Guida turistica di Senigallia, Camillo Nardini (pg. 38)

I Portici Ercolani, così chiamati dal nome del cardinale Ercolani, direttore dei lavori dell'ampliazione settecentesca della città, furono costruiti con blocchi di bianca pietra provenienti dall'Istria. Si sviluppano per 126 maestose arcate che poggiano su poderosi pilastri quadrati e sembrano seguire una lieve curva che compie il fiume Misa prima di confondersi con le acque del mare. Costruiti in un periodo di grande splendore per i commerci di Senigallia (dal 1746 al 1805, ad opera dell'architetto Rossi di Osimo), dovevano sostituire le antiche mura cittadine con botteghe destinate ad accogliere i mercanti provenienti da ogni dove per la fiera della Maddalena.

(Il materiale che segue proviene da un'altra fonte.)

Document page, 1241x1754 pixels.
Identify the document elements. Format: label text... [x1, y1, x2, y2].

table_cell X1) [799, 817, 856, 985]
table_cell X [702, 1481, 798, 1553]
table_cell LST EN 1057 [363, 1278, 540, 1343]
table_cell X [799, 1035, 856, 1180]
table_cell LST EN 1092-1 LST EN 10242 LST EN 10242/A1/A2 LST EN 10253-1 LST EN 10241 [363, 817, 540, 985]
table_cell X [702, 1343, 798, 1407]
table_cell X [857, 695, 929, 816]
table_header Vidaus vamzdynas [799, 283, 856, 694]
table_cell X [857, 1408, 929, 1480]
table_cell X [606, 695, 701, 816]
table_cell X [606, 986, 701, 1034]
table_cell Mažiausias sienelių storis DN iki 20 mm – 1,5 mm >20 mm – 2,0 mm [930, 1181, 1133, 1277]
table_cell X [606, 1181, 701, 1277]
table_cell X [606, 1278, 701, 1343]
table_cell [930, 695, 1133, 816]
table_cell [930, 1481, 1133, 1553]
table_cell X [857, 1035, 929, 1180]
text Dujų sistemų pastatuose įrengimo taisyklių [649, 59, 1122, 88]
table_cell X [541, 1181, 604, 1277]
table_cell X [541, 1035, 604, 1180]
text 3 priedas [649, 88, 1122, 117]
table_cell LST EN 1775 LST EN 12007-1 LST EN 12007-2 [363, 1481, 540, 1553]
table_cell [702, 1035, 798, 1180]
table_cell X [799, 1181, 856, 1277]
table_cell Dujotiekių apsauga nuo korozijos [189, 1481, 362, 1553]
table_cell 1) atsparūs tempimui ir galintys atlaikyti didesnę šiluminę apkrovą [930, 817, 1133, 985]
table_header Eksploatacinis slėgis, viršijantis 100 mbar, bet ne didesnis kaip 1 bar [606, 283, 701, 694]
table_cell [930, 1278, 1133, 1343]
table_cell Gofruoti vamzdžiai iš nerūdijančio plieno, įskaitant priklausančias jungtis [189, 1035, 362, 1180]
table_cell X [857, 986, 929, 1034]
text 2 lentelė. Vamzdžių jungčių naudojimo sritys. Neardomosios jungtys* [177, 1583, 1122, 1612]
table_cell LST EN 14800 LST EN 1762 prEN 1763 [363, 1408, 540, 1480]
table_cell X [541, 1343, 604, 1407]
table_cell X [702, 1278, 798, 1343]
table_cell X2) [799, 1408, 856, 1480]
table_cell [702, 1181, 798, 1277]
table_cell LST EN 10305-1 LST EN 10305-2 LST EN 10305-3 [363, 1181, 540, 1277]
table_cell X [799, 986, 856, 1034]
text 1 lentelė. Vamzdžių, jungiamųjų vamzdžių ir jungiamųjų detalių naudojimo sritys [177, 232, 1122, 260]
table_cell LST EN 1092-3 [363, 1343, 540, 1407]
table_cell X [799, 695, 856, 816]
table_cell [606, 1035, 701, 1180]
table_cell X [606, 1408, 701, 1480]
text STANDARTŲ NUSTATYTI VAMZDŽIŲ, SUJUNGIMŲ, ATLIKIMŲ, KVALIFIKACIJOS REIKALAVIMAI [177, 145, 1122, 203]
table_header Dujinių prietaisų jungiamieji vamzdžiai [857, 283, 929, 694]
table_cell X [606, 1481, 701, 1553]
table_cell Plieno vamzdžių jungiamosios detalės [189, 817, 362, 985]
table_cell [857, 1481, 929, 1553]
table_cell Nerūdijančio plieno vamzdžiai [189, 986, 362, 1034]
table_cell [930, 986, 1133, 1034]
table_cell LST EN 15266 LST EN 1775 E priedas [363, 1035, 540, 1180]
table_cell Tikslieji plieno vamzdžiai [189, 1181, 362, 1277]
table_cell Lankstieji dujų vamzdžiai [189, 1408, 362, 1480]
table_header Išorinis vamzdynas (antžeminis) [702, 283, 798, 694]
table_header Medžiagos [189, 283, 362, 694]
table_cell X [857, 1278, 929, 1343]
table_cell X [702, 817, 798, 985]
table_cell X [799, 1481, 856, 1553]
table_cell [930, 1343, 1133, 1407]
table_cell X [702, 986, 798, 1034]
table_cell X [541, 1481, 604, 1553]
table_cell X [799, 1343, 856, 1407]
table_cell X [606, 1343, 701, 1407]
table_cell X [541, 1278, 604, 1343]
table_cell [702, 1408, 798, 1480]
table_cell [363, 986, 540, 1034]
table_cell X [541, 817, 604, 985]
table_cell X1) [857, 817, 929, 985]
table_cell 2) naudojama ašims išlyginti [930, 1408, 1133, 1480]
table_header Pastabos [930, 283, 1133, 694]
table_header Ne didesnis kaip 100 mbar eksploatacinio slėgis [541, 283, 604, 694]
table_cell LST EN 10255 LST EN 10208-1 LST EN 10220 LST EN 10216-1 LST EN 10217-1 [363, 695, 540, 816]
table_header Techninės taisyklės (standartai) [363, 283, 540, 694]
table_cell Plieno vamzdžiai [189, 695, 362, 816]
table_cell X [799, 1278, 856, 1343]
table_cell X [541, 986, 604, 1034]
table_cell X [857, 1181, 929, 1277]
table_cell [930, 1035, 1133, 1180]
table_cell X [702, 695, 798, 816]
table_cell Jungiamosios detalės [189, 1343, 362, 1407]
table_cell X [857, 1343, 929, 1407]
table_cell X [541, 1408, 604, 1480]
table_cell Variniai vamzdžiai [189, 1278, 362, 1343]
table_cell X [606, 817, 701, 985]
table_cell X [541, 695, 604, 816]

I primi tre edifici, finanziati dal comune, vennero costruiti rapidamente; poi i lavori si arrestarono fino a quando (1772) il nobile Gianbattista Monti si offrì per la prosecuzione dei lavori. Nacquero discussioni se si dovessero proseguire in linea retta seguendo la parte già costruita. Prevalse in fine il progetto dell'architetto Marchionni d'Ancona che gli disegnò divisi in due segmenti che si incontrava, quasi a metà, in un ampio anglo ottuso, dando l'impressione di quell'ampia curva cui abbiamo fatto cenno sopra. Nel 1805 venne presentato il progetto dell'architetto Pietro Ghinelli di Senigallia per il Palazzo poi detto della Filanda.